→ TEXT
------------------------------------------------------------------------

City of Cleveland v. City of Shaker Heights

Wright, J.

The issues presented for our resolution are twofold. First, we must determine the propriety of the standing of one municipality to challenge the actions of a neighboring municipality in partially closing *51several streets to the financial detriment of the complainant. If standing exists, we must then resolve whether injunctive relief is available to thé complaining municipality on the theory that the street closings were either clearly unreasonable, an abuse of discretion or taken in bad faith.

We reject Shaker’s contention that appellees lacked standing to challenge the traffic plan. In the recent case of Middletown v. Ferguson (1986), 25 Ohio St. 3d 71, 25 OBR 125, 495 N.E. 2d 380, this court cited with approval the following statement on the issue of standing contained in Sierra Club v. Morton (1972), 405 U.S. 727, 731-732:

“ ‘Whether a party has a sufficient stake in an otherwise justiciable controversy to obtain judicial resolution of that controversy is what has traditionally been referred to as the question of standing to sue. Where the party does not rely on any specific statute authorizing invocation of the judicial process, the question of standing depends on whether the party has alleged * * * a “personal stake in the outcome of the controversy.” * * *’ ” Id. at 75, 25 OBR at 129, 495 N.E. 2d at 384.

------------------------------------------------------------------------

→ ENTRIES SHOWN

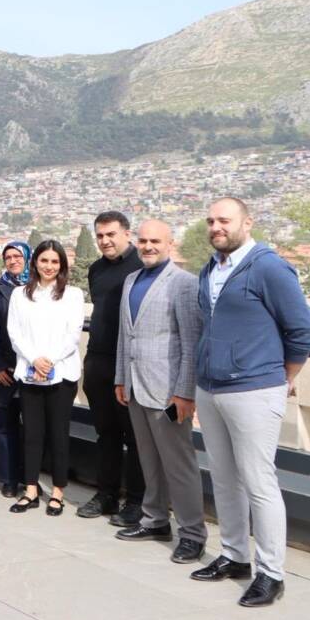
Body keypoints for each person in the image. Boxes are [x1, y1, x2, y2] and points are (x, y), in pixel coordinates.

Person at [189, 198, 310, 607]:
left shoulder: (269, 267)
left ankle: (271, 573)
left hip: (255, 389)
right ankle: (235, 555)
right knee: (223, 477)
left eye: (224, 219)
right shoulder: (211, 268)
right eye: (211, 221)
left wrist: (285, 378)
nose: (216, 226)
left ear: (247, 221)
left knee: (259, 481)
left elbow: (300, 330)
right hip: (211, 388)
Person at [112, 220, 207, 564]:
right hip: (136, 386)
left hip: (168, 391)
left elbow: (190, 342)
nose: (148, 246)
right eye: (143, 240)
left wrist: (184, 393)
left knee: (178, 464)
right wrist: (121, 378)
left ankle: (193, 533)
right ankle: (155, 520)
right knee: (148, 459)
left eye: (155, 241)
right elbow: (127, 335)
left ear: (170, 244)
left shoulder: (183, 284)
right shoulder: (131, 280)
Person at [7, 240, 85, 516]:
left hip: (61, 373)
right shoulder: (20, 295)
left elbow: (73, 333)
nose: (49, 266)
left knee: (58, 434)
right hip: (30, 373)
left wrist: (49, 360)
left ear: (62, 265)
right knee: (31, 433)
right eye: (44, 261)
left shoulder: (73, 295)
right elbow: (14, 332)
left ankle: (59, 492)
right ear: (35, 263)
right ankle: (30, 489)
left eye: (55, 261)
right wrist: (34, 360)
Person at [78, 211, 146, 525]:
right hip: (98, 360)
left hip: (129, 365)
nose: (105, 241)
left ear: (127, 234)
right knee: (105, 433)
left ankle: (135, 502)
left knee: (134, 437)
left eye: (111, 235)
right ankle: (106, 495)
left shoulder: (142, 267)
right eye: (100, 236)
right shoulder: (95, 270)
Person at [0, 241, 31, 498]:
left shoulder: (38, 287)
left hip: (33, 371)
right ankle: (9, 479)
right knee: (4, 425)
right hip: (5, 369)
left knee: (32, 427)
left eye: (17, 256)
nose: (12, 261)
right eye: (8, 257)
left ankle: (29, 477)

------------------------------------------------------------------------

→ PROBLEM TO WORK ON
Copy the stretch of the City of Cleveland v. City of Shaker Heights opinion from "We reject Shaker’s" through "N.E. 2d at 384.".

→ REPLY
We reject Shaker’s contention that appellees lacked standing to challenge the traffic plan. In the recent case of Middletown v. Ferguson (1986), 25 Ohio St. 3d 71, 25 OBR 125, 495 N.E. 2d 380, this court cited with approval the following statement on the issue of standing contained in Sierra Club v. Morton (1972), 405 U.S. 727, 731-732:

“ ‘Whether a party has a sufficient stake in an otherwise justiciable controversy to obtain judicial resolution of that controversy is what has traditionally been referred to as the question of standing to sue. Where the party does not rely on any specific statute authorizing invocation of the judicial process, the question of standing depends on whether the party has alleged * * * a “personal stake in the outcome of the controversy.” * * *’ ” Id. at 75, 25 OBR at 129, 495 N.E. 2d at 384.